#### Tarefa proposta 1:
Indique se cada afirmação abaixo está de acordo com o trecho sobre o livro Against Our Will, respondendo sim ou não e citando literalmente as palavras do trecho que decidem a questão: (a) o livro saiu pela primeira vez em 1975, pela Simon and Schuster; (b) o livro foi traduzido para menos de dez idiomas; (c) segundo a tese do livro, o estupro é apenas um crime sexual violento.
#### Tarefa proposta 2:
Redija a continuação do trecho sobre o livro Against Our Will, começando logo após a última frase apresentada.

Against Our Will: Men, Women and Rape editar

Against Our Will: Men, Women, and Rape (Contra Nossa Vontade: Homens, Mulheres e o Estupro) foi publicado pela primeira vez em 1975, pela editora Simon and Schuster, sendo selecionado, em 1995, pela The New York Public Library, como um dos mais importantes livros publicados no século XX. Desde sua publicação, o livro se tornou um clássico a respeito do tema estupro e foi traduzido para mais de 16 idiomas. A tese principal do livro é a de que o crime de estupro decorre de um processo consciente de intimidação da mulher pelo homem, a qual se mantém, assim, em um permanente estado de medo. Perde, portanto, o caráter de mero crime sexual violento para ganhar conotação política. O estupro se torna uma forma de subordinação da mulher frente ao homem. Cria-se assim, uma Ideologia do estupro, oriunda do fato de que todos os homens se beneficiam, em alguma medida, dessa condição de superioridade, internalizando práticas e conceitos que dão sustentáculo para esse estado de terror.

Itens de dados
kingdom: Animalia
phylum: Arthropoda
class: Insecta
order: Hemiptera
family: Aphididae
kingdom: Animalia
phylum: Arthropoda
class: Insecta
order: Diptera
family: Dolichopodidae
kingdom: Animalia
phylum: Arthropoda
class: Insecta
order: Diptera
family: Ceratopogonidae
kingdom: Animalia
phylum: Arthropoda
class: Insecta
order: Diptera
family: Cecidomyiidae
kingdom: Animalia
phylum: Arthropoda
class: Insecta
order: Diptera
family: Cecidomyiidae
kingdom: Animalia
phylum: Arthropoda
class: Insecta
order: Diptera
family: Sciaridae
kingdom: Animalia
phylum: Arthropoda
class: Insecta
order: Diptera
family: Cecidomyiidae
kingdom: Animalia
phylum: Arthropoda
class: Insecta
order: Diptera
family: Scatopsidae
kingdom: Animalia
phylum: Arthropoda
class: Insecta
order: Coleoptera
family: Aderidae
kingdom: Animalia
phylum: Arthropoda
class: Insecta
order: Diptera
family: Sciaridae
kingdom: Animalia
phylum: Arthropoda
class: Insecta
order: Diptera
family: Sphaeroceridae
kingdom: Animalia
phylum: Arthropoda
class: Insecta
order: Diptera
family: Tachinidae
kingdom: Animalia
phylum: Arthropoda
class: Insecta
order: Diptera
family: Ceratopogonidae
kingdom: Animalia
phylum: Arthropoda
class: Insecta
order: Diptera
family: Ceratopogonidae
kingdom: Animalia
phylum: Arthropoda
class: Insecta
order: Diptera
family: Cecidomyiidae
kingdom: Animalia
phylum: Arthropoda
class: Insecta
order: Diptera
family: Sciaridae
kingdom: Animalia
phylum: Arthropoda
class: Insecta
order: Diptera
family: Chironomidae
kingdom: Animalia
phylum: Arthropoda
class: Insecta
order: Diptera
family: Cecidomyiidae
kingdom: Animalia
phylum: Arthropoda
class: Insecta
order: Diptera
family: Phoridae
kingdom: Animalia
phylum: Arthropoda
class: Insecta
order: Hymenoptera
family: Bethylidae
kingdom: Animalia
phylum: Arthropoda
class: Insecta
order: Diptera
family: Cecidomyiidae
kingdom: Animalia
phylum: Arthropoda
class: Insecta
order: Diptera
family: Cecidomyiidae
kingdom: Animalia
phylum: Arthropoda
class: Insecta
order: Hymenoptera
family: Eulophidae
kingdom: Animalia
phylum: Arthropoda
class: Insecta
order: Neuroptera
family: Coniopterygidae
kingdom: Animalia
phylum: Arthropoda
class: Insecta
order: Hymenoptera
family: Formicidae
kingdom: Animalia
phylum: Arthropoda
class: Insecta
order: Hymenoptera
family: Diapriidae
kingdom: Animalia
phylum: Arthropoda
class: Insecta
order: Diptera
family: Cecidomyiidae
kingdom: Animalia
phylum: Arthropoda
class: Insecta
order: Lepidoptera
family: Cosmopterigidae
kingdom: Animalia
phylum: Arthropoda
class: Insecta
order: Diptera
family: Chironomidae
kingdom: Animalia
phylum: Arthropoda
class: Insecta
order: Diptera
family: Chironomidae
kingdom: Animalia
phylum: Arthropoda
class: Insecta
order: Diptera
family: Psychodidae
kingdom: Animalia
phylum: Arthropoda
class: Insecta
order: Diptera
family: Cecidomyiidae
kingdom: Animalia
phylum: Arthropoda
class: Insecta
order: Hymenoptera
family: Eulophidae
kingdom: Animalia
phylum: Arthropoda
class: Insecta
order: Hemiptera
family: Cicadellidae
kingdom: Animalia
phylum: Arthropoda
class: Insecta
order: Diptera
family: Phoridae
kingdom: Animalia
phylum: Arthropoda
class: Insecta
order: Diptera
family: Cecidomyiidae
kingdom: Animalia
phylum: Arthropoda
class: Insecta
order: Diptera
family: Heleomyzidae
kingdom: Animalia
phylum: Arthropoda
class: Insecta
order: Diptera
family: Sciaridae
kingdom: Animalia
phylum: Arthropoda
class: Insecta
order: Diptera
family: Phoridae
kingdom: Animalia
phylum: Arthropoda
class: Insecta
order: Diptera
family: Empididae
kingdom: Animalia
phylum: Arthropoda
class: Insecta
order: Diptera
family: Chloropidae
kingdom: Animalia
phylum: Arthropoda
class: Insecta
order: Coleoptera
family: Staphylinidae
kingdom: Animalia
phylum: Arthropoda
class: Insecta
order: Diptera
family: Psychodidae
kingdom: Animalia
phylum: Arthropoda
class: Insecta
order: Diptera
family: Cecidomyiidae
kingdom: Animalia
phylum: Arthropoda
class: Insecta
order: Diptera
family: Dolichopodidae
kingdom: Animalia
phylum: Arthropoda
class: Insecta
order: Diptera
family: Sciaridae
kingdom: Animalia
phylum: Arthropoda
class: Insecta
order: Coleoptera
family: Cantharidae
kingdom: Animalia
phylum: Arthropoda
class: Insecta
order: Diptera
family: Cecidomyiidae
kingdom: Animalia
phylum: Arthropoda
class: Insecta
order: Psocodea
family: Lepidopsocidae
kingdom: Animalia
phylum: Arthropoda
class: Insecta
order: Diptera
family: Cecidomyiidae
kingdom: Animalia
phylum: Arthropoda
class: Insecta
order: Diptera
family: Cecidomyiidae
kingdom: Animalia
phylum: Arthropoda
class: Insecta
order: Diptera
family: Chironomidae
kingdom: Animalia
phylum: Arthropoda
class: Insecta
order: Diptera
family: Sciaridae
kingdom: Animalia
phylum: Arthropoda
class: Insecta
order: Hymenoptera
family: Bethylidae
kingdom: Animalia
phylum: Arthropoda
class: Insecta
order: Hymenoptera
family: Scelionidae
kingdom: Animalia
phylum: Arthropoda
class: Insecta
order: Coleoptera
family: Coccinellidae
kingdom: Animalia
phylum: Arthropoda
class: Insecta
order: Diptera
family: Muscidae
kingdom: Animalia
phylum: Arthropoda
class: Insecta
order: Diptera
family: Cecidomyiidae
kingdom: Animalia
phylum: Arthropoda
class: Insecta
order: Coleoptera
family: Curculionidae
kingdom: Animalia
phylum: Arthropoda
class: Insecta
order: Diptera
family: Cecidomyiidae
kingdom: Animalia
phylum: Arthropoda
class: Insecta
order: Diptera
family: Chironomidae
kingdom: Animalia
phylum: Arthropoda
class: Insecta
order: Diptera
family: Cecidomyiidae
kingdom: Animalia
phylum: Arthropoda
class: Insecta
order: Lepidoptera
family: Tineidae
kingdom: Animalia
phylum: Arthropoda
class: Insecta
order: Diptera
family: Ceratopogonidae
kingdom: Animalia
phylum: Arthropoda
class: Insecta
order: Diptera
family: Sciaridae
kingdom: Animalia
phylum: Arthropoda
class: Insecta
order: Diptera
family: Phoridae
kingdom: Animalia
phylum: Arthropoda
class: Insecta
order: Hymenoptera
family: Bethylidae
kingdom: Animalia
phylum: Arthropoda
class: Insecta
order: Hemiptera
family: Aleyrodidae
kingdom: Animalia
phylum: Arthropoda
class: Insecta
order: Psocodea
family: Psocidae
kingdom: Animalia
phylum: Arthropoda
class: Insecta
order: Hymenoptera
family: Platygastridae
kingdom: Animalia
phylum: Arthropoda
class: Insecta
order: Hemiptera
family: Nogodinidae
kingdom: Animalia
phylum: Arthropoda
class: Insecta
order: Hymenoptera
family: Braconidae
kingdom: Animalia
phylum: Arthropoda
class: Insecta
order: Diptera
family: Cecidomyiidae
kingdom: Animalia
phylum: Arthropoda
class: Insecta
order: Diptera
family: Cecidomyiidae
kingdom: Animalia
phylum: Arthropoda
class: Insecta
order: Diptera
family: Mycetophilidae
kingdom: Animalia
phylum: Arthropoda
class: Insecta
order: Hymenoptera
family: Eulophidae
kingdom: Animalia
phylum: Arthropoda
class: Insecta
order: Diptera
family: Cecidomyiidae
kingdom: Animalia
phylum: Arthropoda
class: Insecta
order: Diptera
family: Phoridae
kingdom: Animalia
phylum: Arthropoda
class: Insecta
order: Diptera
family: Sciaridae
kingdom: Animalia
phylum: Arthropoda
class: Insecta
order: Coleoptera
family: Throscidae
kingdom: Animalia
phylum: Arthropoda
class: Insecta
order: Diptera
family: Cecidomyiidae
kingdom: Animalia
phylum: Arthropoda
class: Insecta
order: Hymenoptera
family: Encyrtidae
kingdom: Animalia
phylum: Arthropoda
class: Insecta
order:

#### Resultado do exercício 1:
(a) Sim: "foi publicado pela primeira vez em 1975, pela editora Simon and Schuster".
(b) Não: "foi traduzido para mais de 16 idiomas".
(c) Não: "Perde, portanto, o caráter de mero crime sexual violento para ganhar conotação política".

#### Resultado do exercício 2:
A autora situa a origem do estupro nos primórdios da humanidade, atribuindo a sua existência a dois fatores biológicos, quais sejam: o fato do acasalamento não mais depender de ciclos hormonais femininos (como em outros animais, no qual o cio da fêmea é condição de existência para a relação sexual) e no fato de que a mulher é fisicamente impossibilitada de oferecer algum tipo de retaliação à violência sexual. Para ela, a descoberta pelo homem de tal possibilidade de dominação é fator preponderante para a estruturação da sociedade tal qual ela se apresenta hoje, notadamente patriarcal.

A definição de estupro dada pela autora é direta: "Se uma mulher escolhe não ter relações sexuais com um homem, e ele, ainda assim, procede contra sua vontade, isso é um ato criminoso de estupro." Entretanto, em sendo o estupro historicamente definido por homens, essa dimensão politica inerente ao ato fica invisibilizada, impedindo que seja tratado de acordo com toda a sua problemática estrutural.

Análise Histórica de Estupro editar

Diante desse estado de terror, a mulher passa a procurar um parceiro, não por tendências biológicas à monogamia, mas pela questão prática de ter um protetor frente a tentativas de estupro impetradas por outros homens. A consequência desse fato é a destruição de vínculos de diálogo entre as mulheres, que tem a sua autonomia restringida pela figura do parceiro masculino. Instala-se, assim, a noção da mulher como parte integrante do patrimônio do homem, bases para as relações patriarcais.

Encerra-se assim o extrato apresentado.